■ **Task to complete**
Copy out every line in the rows below that contains the string "Males".

■ **Dataset content**
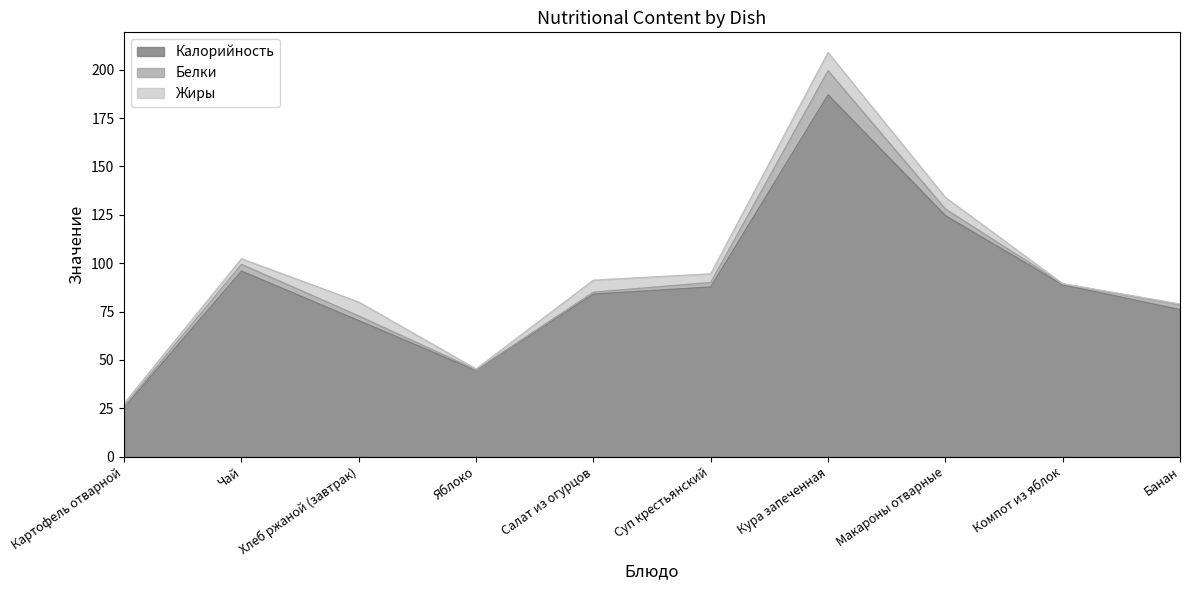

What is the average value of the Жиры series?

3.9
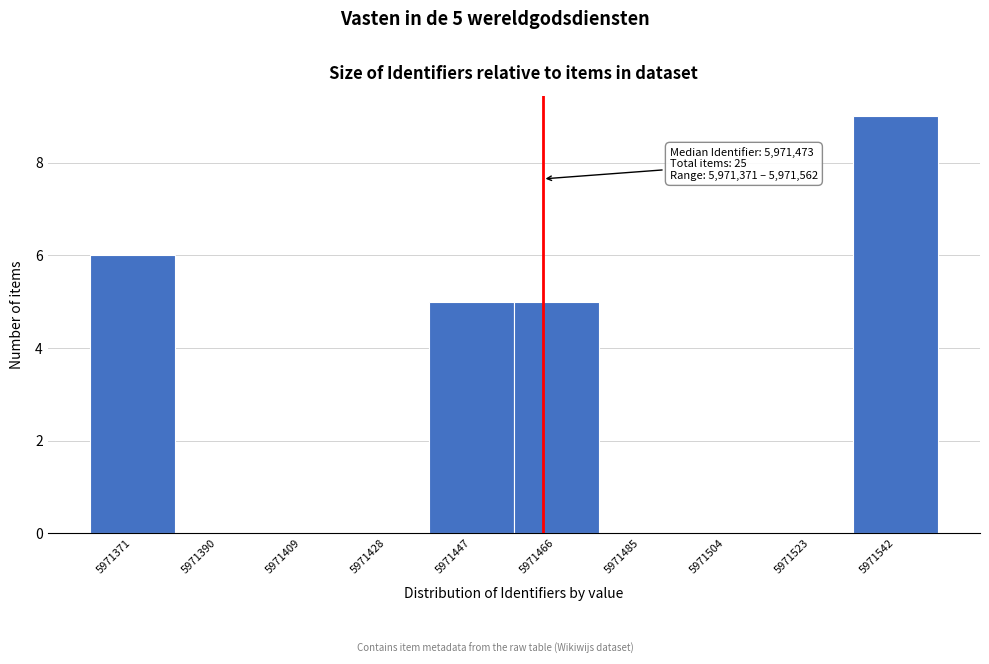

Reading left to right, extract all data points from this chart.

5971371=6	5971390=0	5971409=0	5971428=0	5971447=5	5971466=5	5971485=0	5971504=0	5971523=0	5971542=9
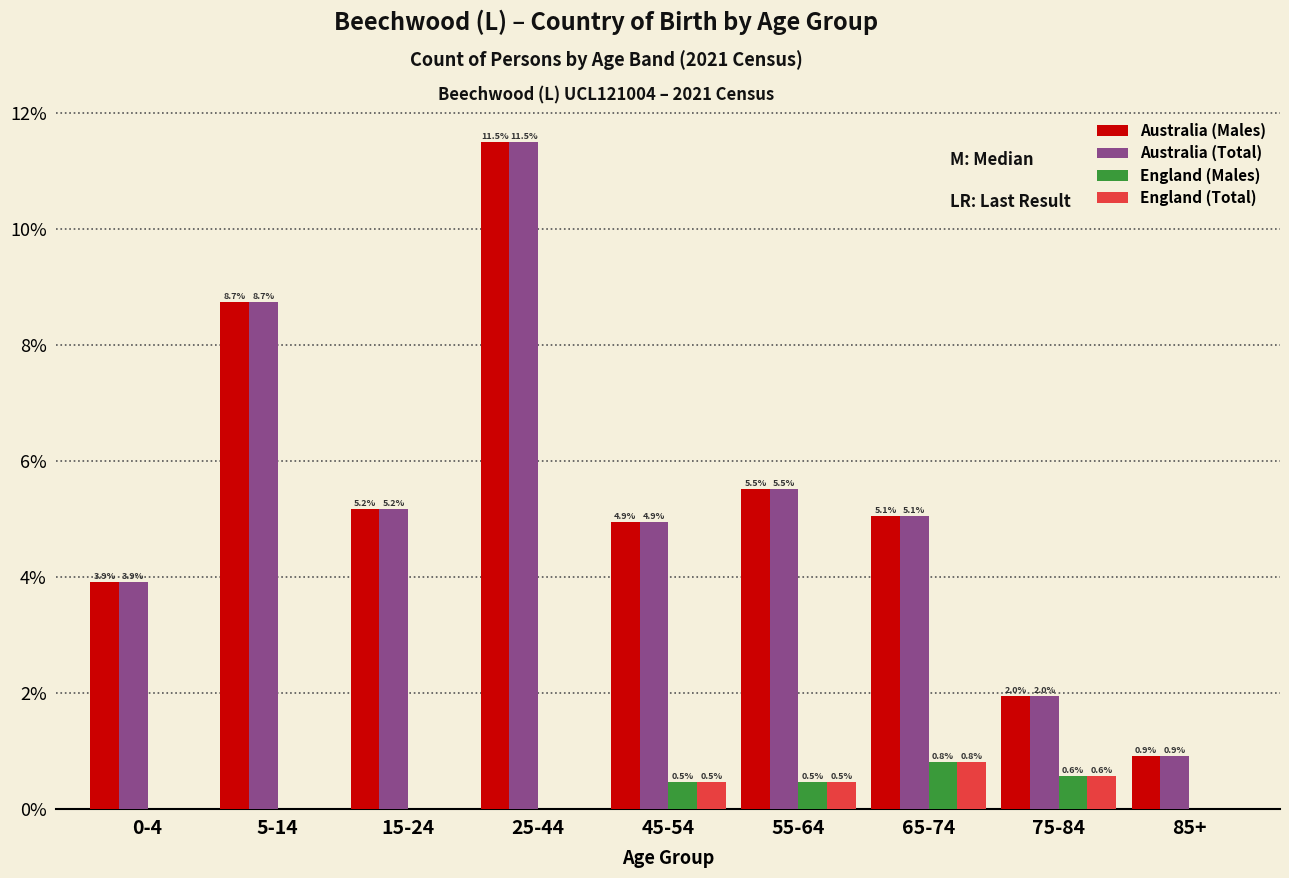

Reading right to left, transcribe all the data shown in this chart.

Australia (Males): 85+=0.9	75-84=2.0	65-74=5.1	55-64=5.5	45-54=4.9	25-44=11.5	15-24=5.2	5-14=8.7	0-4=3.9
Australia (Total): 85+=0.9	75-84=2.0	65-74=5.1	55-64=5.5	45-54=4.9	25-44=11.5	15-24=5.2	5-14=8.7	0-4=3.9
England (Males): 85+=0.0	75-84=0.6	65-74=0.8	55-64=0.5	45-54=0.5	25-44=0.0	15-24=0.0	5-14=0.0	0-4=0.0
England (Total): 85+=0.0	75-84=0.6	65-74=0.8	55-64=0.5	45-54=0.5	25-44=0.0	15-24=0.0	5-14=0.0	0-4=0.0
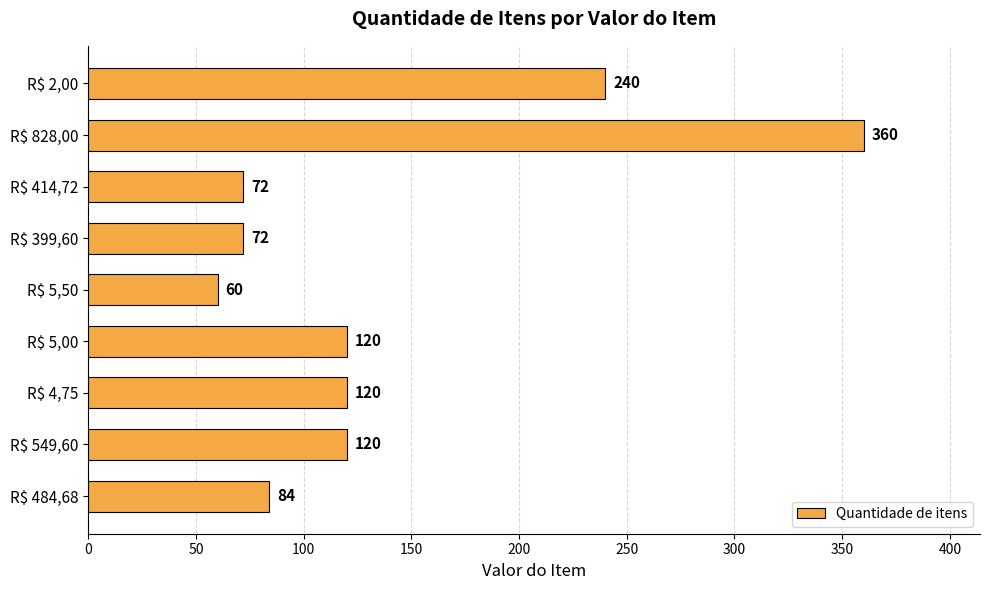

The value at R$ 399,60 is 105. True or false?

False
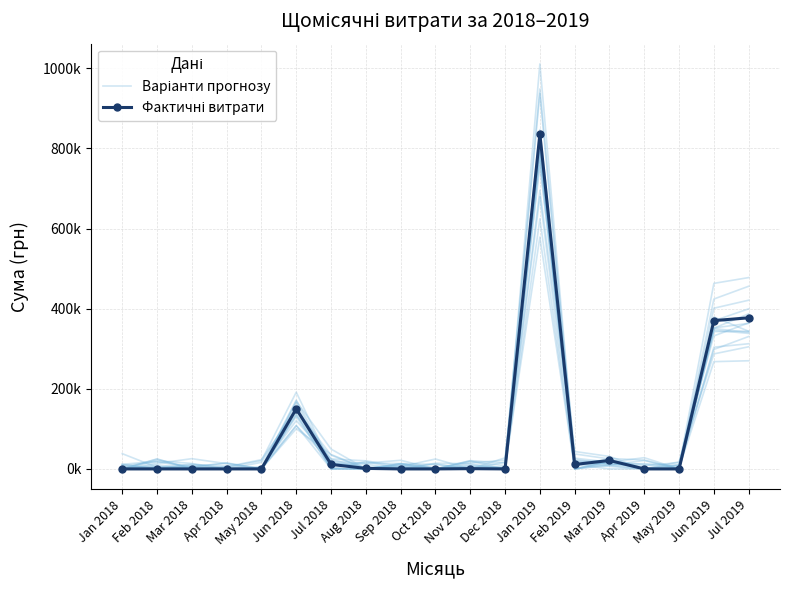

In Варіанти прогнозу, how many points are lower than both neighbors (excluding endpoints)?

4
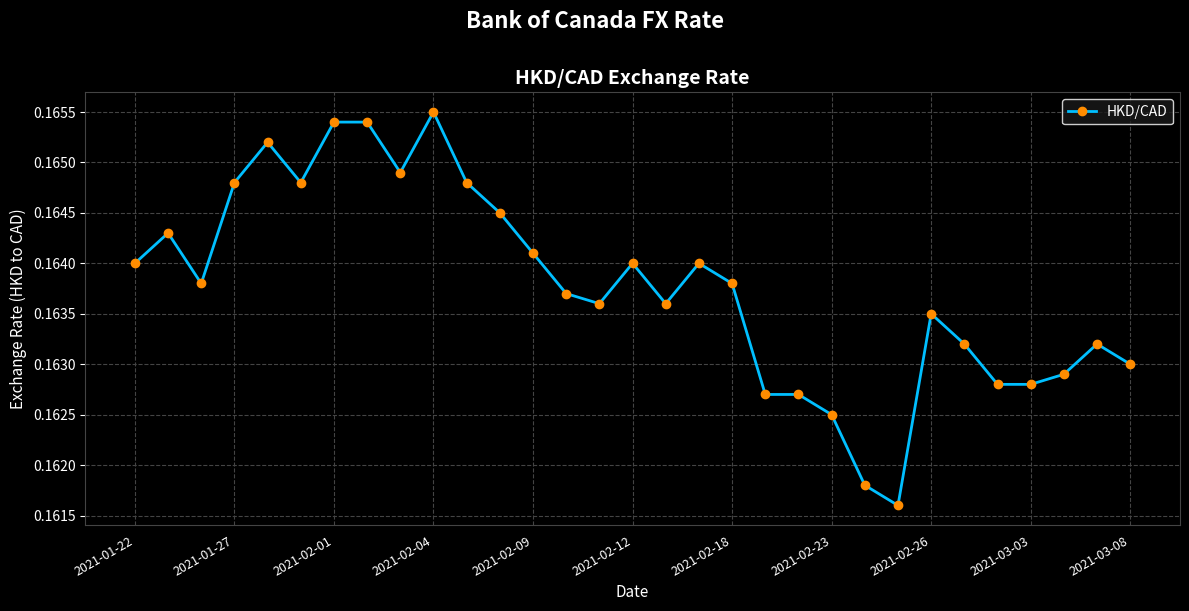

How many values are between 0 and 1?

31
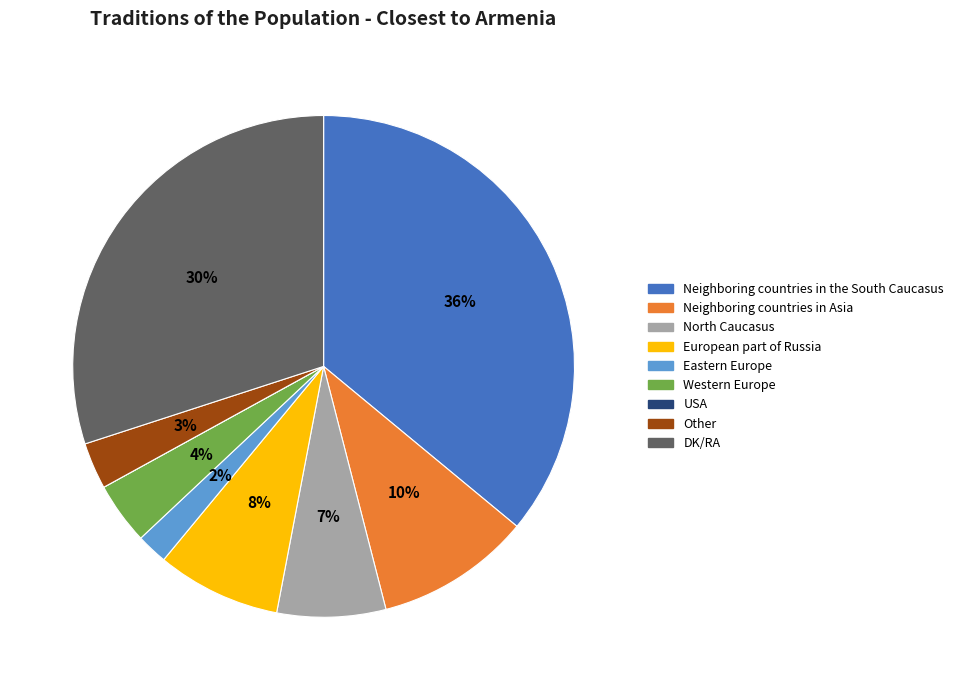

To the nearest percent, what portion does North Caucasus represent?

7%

■ **Task response**
Australia (Males): 85+=0.9	75-84=2.0	65-74=5.1	55-64=5.5	45-54=4.9	25-44=11.5	15-24=5.2	5-14=8.7	0-4=3.9
England (Males): 85+=0.0	75-84=0.6	65-74=0.8	55-64=0.5	45-54=0.5	25-44=0.0	15-24=0.0	5-14=0.0	0-4=0.0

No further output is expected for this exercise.